Startled, Eliot and Michaela glanced up. I whispered a curse and pulled back from the window. Marla, undaunted, waved both hands over her head and bellowed, “No fighting! Stop that or I’ll call the cops!”

Could they hear her through the glass? Did I care? I just wanted to be someplace else. So, apparently, did Michaela and Eliot, for when I peeked back out the window, both had disappeared through an unseen doorway.

“What in the hell do you suppose that was about?” demanded Marla. “I mean, they didn’t even give us a second look. And anyway! Even if you disagree with someone who works for you, you don’t try to choke ’em. I mean, not unless you coach college basketball.”

“I can’t deal with this now,” I said abruptly, realizing that if Michaela was not at fencing practice, it must have
been canceled. “I’ve got to run.” While Marla waited, I darted into our room—Tom was sleeping—and snagged my purse and jacket.

“Run where?” she whispered when I returned.

“I need to pick up Arch.” I zipped to Arch’s room, grabbed his overnight bag, and trotted back toward Marla. “I’ve got to drop him off for the Jerk, then come back and take care of Tom. And I want to get out of here before Eliot realizes I saw him. Should we report him to the domestic-abuse people, though?”

“Better wait on that,” said Marla, “because I think we might have just saved
him
from being stabbed, gored, and left for dead.” She walked purposefully down the hall. “Think I should tell Sukie? She’s Swiss, she’s used to being neutral, right?”

“Don’t,” I advised as I tried to hurry along behind her. Marla, heavier than I by about fifty pounds, had become devoted to a minimal but effective exercise routine since having a heart attack the previous summer. Still, I was surprised when she quickstepped down the carpeted stairs beside me. Following her, my head throbbed. I said, “Snooping around is hard on your health.”

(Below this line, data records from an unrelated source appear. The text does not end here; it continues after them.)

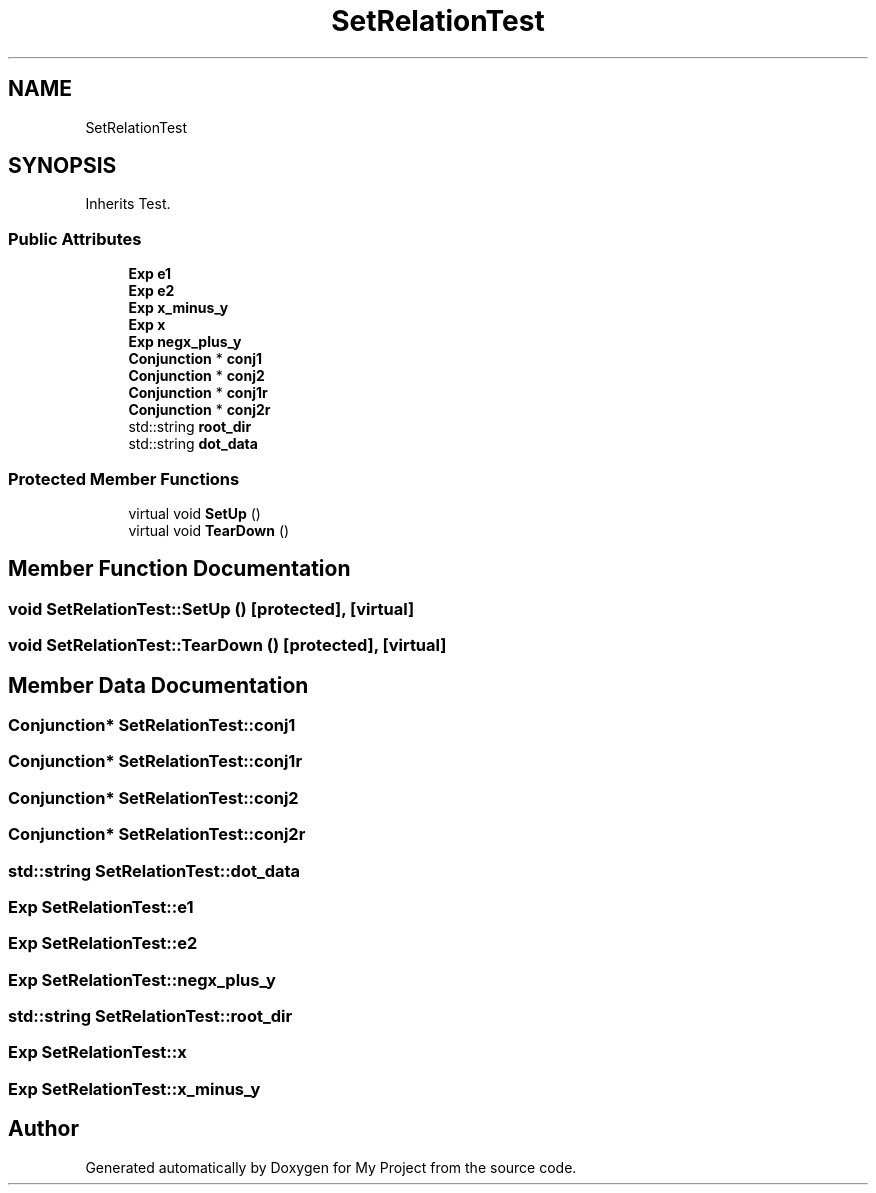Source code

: .TH "SetRelationTest" 3 "Sun Jul 12 2020" "My Project" \" -*- nroff -*-
.ad l
.nh
.SH NAME
SetRelationTest
.SH SYNOPSIS
.br
.PP
.PP
Inherits Test\&.
.SS "Public Attributes"

.in +1c
.ti -1c
.RI "\fBExp\fP \fBe1\fP"
.br
.ti -1c
.RI "\fBExp\fP \fBe2\fP"
.br
.ti -1c
.RI "\fBExp\fP \fBx_minus_y\fP"
.br
.ti -1c
.RI "\fBExp\fP \fBx\fP"
.br
.ti -1c
.RI "\fBExp\fP \fBnegx_plus_y\fP"
.br
.ti -1c
.RI "\fBConjunction\fP * \fBconj1\fP"
.br
.ti -1c
.RI "\fBConjunction\fP * \fBconj2\fP"
.br
.ti -1c
.RI "\fBConjunction\fP * \fBconj1r\fP"
.br
.ti -1c
.RI "\fBConjunction\fP * \fBconj2r\fP"
.br
.ti -1c
.RI "std::string \fBroot_dir\fP"
.br
.ti -1c
.RI "std::string \fBdot_data\fP"
.br
.in -1c
.SS "Protected Member Functions"

.in +1c
.ti -1c
.RI "virtual void \fBSetUp\fP ()"
.br
.ti -1c
.RI "virtual void \fBTearDown\fP ()"
.br
.in -1c
.SH "Member Function Documentation"
.PP 
.SS "void SetRelationTest::SetUp ()\fC [protected]\fP, \fC [virtual]\fP"

.SS "void SetRelationTest::TearDown ()\fC [protected]\fP, \fC [virtual]\fP"

.SH "Member Data Documentation"
.PP 
.SS "\fBConjunction\fP* SetRelationTest::conj1"

.SS "\fBConjunction\fP* SetRelationTest::conj1r"

.SS "\fBConjunction\fP* SetRelationTest::conj2"

.SS "\fBConjunction\fP* SetRelationTest::conj2r"

.SS "std::string SetRelationTest::dot_data"

.SS "\fBExp\fP SetRelationTest::e1"

.SS "\fBExp\fP SetRelationTest::e2"

.SS "\fBExp\fP SetRelationTest::negx_plus_y"

.SS "std::string SetRelationTest::root_dir"

.SS "\fBExp\fP SetRelationTest::x"

.SS "\fBExp\fP SetRelationTest::x_minus_y"


.SH "Author"
.PP 
Generated automatically by Doxygen for My Project from the source code\&.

“Uh-huh,” she replied. “I noticed what it’s doing for yours.” We pulled up in front of the kitchen door. “I just want to know why those two were arguing,” she said, the very picture of innocence. She pushed into the kitchen and merrily asked Julian where Sukie had gotten to. Julian, chopping vegetables, called to Sukie, who peeked out, startled, from where she was crouching inside the hearth. We’d interrupted her scrubbing of the fireplace’s interior walls, and she was not happy. Despite the twice-weekly visits of a cleaning company, Sukie felt compelled to check obsessively for spots they might have missed. Well, I’d probably be critical of any caterer I had to hire, so who was I to judge?

As I pulled out of the garage and accelerated across the causeway, a new question occurred to me:
Did Sukie’s cleaning jobs include straightening out messes made by her husband?

At quarter after three, Arch raced out the school gym entrance. “They’re refinishing the floor of the school fencing loft,” he announced as he heaved his bookbag into the rear of the van, “so Michaela gave us an assignment. She told us to run up and down five hundred stairs.” His tone was weary. “Fifty times ten stairs. Or whatever. But I’m too hungry to do that right now.”